Provided entries:
════════

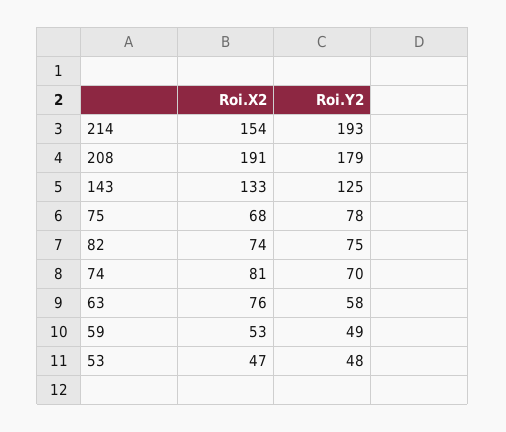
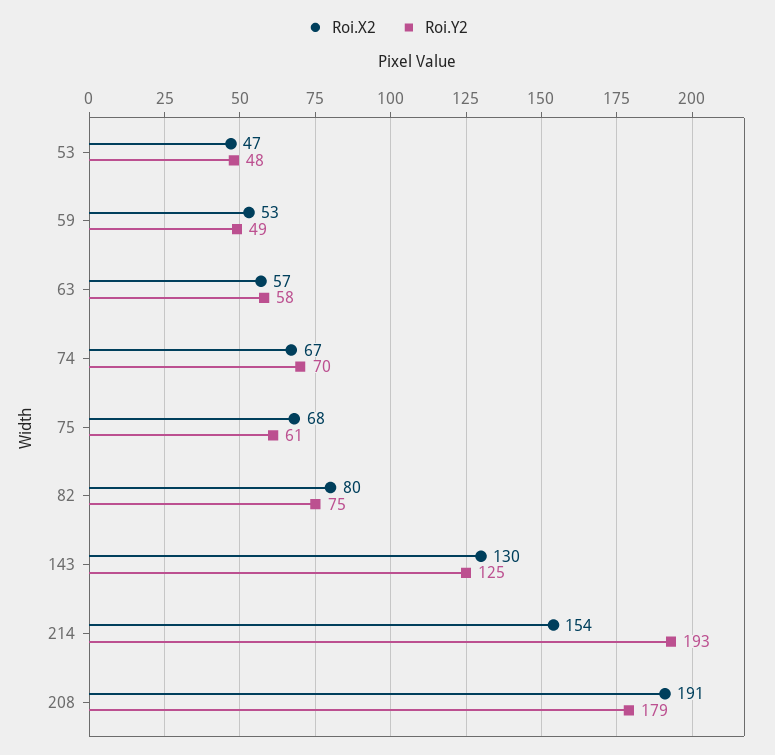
  {
    "Roi.X2": {
      "214": 154,
      "208": 191,
-     "143": 133,
+     "143": 130,
      "75": 68,
-     "82": 74,
+     "82": 80,
-     "74": 81,
+     "74": 67,
-     "63": 76,
+     "63": 57,
      "59": 53,
      "53": 47
    },
    "Roi.Y2": {
      "214": 193,
      "208": 179,
      "143": 125,
-     "75": 78,
+     "75": 61,
      "82": 75,
      "74": 70,
      "63": 58,
      "59": 49,
      "53": 48
    }
  }

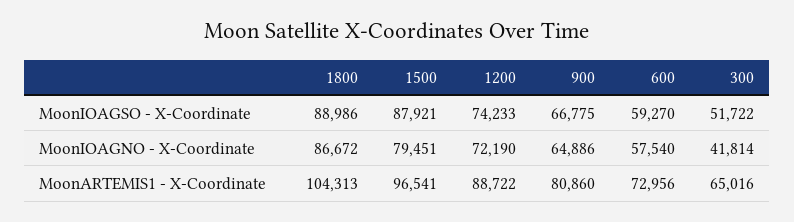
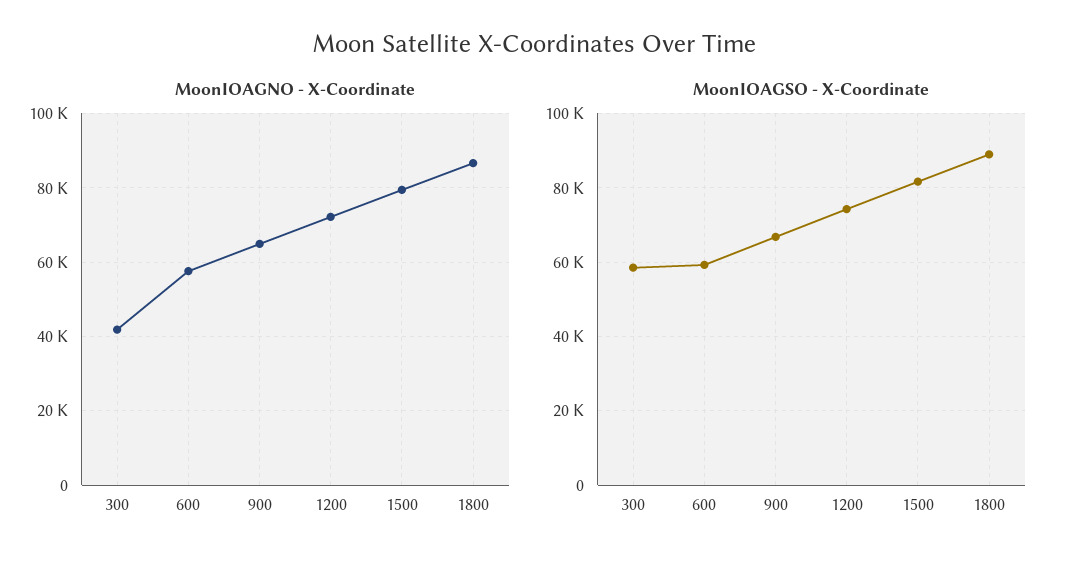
  {
    "MoonIOAGSO - X-Coordinate": {
      "1800": 88986,
-     "1500": 87921,
+     "1500": 82000,
      "1200": 74233,
      "900": 66775,
      "600": 59270,
-     "300": 51722
+     "300": 58000
    },
    "MoonIOAGNO - X-Coordinate": {
      "1800": 86672,
      "1500": 79451,
      "1200": 72190,
      "900": 64886,
      "600": 57540,
      "300": 41814
-   },
+   }
-   "MoonARTEMIS1 - X-Coordinate": {
-     "1800": 104313,
-     "1500": 96541,
-     "1200": 88722,
-     "900": 80860,
-     "600": 72956,
-     "300": 65016
-   }
  }

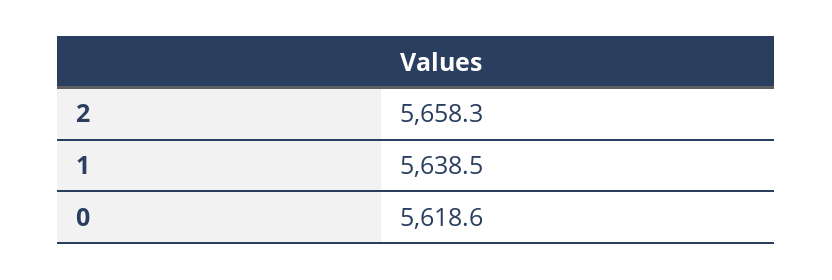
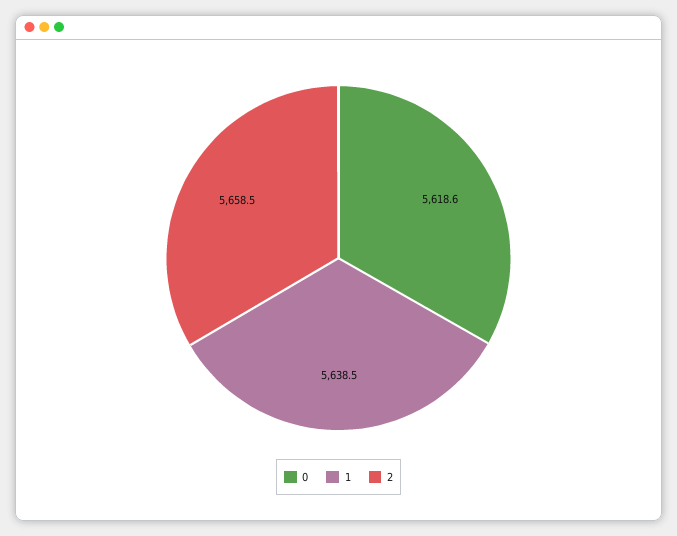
  {
-   "2": 5658.3,
+   "2": 5658.5,
    "1": 5638.5,
    "0": 5618.6
  }

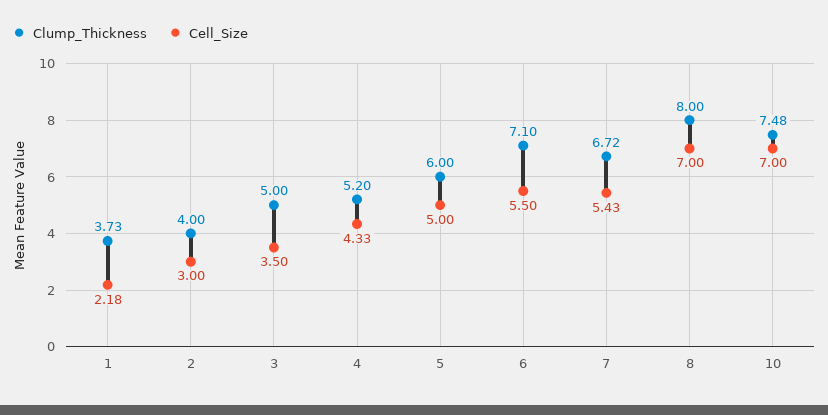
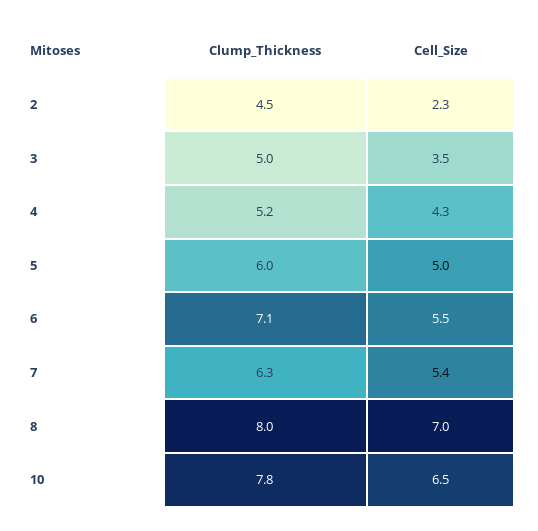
  {
    "Clump_Thickness": {
-     "1": 3.73,
-     "2": 4,
+     "2": 4.5,
      "3": 5,
      "4": 5.2,
      "5": 6,
      "6": 7.1,
-     "7": 6.72,
+     "7": 6.3,
      "8": 8,
-     "10": 7.48
+     "10": 7.8
    },
    "Cell_Size": {
-     "1": 2.18,
-     "2": 3,
+     "2": 2.3,
      "3": 3.5,
      "4": 4.33,
      "5": 5,
      "6": 5.5,
      "7": 5.43,
      "8": 7,
-     "10": 7
+     "10": 6.5
    }
  }

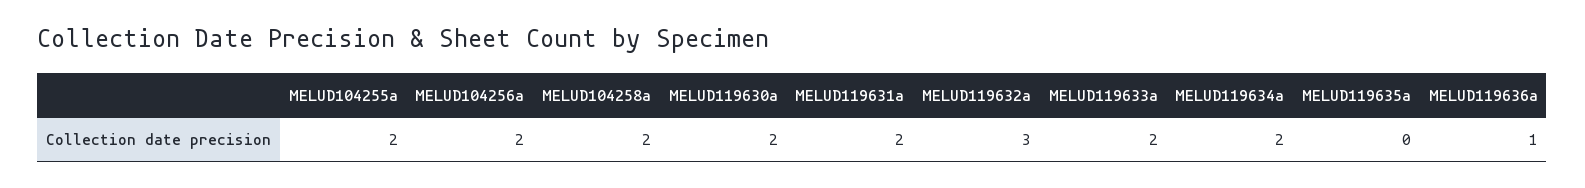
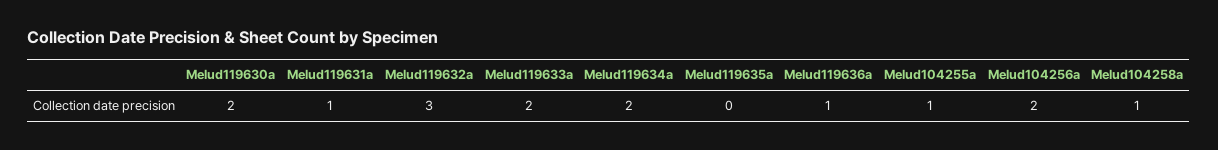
  {
-   "MELUD104255a": 2,
+   "MELUD104255a": 1,
    "MELUD104256a": 2,
-   "MELUD104258a": 2,
+   "MELUD104258a": 1,
    "MELUD119630a": 2,
-   "MELUD119631a": 2,
+   "MELUD119631a": 1,
    "MELUD119632a": 3,
    "MELUD119633a": 2,
    "MELUD119634a": 2,
    "MELUD119635a": 0,
    "MELUD119636a": 1
  }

════════

All lines with the string "Coordinate" must be copied from the data.

    "MoonIOAGSO - X-Coordinate": {
    "MoonIOAGNO - X-Coordinate": {
-   "MoonARTEMIS1 - X-Coordinate": {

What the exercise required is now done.